Posted on September 09, 2015 by Dr. Elaine Cook M.D.

Hi Shana, I use our Facial Cleansing Lotion and it works great with retinoid treatment, because it actually adds moisturizer to your skin.  Our patients with oily skin or acne do great with our Clear Skin Wash. You can use any gentle facial cleanser that doesn’t have scrubbing beads, and that your skin tolerates. I am not a fan of using any cleansing brush with Retin-A if you have dry or sensitive skin, and at least not at first if you have normal skin. Some patients with oily skin can get away with using a gentle cleansing brush.

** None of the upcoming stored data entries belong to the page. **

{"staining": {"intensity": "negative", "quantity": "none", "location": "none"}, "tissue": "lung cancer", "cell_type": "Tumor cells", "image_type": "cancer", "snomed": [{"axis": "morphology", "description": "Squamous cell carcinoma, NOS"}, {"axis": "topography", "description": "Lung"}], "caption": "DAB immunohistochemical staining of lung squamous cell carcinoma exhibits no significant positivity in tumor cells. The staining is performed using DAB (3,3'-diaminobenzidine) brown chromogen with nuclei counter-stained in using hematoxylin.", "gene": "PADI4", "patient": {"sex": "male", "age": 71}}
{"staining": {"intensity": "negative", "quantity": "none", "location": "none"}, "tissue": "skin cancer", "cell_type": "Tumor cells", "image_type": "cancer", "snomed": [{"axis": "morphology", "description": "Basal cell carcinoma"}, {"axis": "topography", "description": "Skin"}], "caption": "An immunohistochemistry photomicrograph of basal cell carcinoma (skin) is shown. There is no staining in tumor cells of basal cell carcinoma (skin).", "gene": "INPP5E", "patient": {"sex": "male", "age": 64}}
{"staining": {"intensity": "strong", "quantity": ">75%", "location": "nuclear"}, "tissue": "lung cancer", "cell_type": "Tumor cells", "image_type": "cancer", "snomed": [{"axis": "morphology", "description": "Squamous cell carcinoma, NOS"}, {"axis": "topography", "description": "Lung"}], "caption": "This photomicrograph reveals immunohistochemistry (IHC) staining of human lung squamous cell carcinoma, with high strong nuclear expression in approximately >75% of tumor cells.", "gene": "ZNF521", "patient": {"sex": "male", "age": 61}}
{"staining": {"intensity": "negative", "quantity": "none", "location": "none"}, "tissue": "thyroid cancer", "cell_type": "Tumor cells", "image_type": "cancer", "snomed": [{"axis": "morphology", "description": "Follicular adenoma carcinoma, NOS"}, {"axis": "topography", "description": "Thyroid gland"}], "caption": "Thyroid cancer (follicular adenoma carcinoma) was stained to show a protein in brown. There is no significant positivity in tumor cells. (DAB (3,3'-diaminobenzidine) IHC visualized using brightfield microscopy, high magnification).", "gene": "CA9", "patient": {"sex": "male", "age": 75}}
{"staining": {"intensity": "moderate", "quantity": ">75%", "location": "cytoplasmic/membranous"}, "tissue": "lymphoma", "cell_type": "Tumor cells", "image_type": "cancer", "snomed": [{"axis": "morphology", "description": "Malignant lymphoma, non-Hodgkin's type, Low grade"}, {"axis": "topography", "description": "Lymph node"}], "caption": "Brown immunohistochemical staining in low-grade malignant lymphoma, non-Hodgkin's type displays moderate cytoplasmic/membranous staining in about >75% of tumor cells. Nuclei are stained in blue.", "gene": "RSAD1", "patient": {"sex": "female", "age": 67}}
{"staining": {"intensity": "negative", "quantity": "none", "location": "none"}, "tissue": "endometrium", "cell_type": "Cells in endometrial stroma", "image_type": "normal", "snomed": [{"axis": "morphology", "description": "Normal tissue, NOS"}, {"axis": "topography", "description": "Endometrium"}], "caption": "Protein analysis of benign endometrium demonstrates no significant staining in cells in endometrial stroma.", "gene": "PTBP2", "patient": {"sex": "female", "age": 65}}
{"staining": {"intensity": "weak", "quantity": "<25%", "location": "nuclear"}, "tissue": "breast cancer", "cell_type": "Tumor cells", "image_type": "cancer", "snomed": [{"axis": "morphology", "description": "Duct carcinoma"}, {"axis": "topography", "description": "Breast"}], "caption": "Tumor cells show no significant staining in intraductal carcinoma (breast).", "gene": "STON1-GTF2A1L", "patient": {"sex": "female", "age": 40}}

Posted on November 11, 2015 by Bianca

I use a retinol product every 3rd day. I went up in concentration recently, and I’ve been getting mild peeling (no redness or irritation). I’ve been told not to use moisturizer on the nights i use retinol, that it will negate the benefits of the treatment. Is that true? Also, thanks for the tip about not using a washcloth!

Posted on November 11, 2015 by Dr. Elaine Cook M.D.

Hi Bianca, I don’t agree that you can’t use moisturizer on the off nights. I think you can, without negating the effects of a retinoid product. Using moisturizer will reduce the exfoliation, but won’t affect the cellular renewal process and that is really what you are trying to do, not just get a temporary exfoliation.